En France, près d’un million d’enfants ont subi une situation de harcèlement au cours des trois dernières années, ce qui représente en moyenne deux élèves par classe. Le même phénomène s’observe un peu partout dans le monde. Selon le Haut-Commissariat de l’ONU aux droits de l’homme (HCDH), plus de 130 millions d’élèves, dont un sur trois âgés entre 13 et 15 ans, sont victimes d'intimidation.
Le Canada n'échappe pas à cette tendance, qui semble s’être accentuée avec la pandémie. En 2021, 32 % des jeunes Canadiens âgés de 9 à 17 ans ont déclaré avoir été victimes de méchanceté et de cruauté en ligne, selon un récent sondage du Centre canadien d'éducation aux médias et de littératie numérique, HabiloMédias. Un jeune sur deux dit avoir été témoin d’intimidation et un jeune sur cinq affirme avoir harcelé un autre élève.
Le poids de la pandémie
Depuis la pandémie, on voit une recrudescence. Je ne pourrais pas dire si c’est dans le nombre, mais à certains égards, dans l’intensité de ce qui est manifesté, c'est plus présent
, remarque Jean-François Collard, directeur général du Centre de services scolaire des Affluents, dans Lanaudière.
On est en train d'évaluer les dommages psychologiques causés par la pandémie. On sait qu'il y en a, a indiqué le ministre de l’Éducation, Bernard Drainville. On pense qu'il y a une partie des gestes violents, des gestes d'intimidation qui ont cours dans les écoles, qui sont probablement des contrecoups de la pandémie. On continue de suivre ça de très près. Et s'il faut en faire davantage, on en fera davantage.

┄┄┄┄┄┄┄┄┄┄┄┄┄┄┄┄┄┄┄┄

Consigne |
Condensez sous forme de liste le paragraphe du texte sur le harcèlement scolaire qui commence par « Le Canada n'échappe pas », en conservant ses principaux chiffres. Les lignes constituent un matériau indépendant du texte.

Éléments stockés |
┄┄┄┄┄┄┄┄┄┄┄┄┄┄┄┄┄┄┄┄

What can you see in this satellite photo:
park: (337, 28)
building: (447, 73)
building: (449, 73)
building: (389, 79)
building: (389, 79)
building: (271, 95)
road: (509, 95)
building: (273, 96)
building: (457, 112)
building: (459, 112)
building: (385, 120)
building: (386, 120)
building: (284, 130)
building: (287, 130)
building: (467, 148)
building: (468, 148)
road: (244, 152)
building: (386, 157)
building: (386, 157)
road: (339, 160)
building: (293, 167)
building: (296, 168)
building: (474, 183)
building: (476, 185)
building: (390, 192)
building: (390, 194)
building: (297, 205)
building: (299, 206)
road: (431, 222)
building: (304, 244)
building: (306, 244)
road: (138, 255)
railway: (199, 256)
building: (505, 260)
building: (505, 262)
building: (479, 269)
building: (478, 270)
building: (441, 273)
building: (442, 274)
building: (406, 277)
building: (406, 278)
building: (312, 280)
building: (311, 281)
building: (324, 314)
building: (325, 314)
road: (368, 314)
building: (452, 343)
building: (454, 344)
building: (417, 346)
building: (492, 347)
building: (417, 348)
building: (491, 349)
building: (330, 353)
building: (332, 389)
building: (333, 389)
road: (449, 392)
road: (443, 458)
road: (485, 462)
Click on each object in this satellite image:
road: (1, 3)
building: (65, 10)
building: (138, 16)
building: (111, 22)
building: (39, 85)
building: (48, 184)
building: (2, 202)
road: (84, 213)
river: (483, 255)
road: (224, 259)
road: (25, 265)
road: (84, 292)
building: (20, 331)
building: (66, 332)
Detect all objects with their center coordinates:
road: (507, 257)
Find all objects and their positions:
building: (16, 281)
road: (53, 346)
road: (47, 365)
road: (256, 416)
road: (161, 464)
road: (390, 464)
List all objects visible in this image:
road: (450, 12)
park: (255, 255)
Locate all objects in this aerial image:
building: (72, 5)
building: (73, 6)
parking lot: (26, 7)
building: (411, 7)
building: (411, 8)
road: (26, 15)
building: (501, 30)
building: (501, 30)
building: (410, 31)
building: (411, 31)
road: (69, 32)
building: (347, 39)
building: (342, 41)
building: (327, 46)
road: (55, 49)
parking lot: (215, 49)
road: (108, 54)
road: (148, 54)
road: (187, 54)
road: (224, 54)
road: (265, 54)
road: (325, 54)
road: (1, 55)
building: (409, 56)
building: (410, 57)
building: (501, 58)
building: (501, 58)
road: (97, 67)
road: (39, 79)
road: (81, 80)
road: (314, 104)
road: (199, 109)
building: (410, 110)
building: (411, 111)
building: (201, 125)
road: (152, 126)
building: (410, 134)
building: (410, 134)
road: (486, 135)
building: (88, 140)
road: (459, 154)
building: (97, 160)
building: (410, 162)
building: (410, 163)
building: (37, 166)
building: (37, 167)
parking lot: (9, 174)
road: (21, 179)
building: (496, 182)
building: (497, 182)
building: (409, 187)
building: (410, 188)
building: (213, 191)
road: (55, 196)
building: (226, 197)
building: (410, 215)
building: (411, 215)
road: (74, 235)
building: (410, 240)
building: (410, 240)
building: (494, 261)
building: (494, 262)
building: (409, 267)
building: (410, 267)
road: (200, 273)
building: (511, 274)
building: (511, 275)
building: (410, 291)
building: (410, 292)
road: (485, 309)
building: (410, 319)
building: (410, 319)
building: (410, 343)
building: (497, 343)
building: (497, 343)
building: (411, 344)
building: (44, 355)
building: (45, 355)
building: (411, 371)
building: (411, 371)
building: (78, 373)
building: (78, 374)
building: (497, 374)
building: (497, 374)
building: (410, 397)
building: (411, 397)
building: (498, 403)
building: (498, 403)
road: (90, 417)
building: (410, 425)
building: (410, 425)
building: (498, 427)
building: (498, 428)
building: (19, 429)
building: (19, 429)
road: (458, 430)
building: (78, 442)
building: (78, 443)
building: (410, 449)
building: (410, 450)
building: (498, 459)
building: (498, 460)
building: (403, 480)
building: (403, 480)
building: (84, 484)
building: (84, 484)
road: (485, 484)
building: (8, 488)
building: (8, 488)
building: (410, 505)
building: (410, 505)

┄┄┄┄┄┄┄┄┄┄┄┄┄┄┄┄┄┄┄┄

Exercice corrigé |
- Le Canada suit la même tendance, qui semble s'être accentuée avec la pandémie.
- En 2021, 32 % des jeunes Canadiens de 9 à 17 ans ont déclaré avoir subi de la méchanceté et de la cruauté en ligne, selon un sondage d'HabiloMédias, le Centre canadien d'éducation aux médias et de littératie numérique.
- Un jeune sur deux dit avoir été témoin d'intimidation.
- Un jeune sur cinq affirme avoir harcelé un autre élève.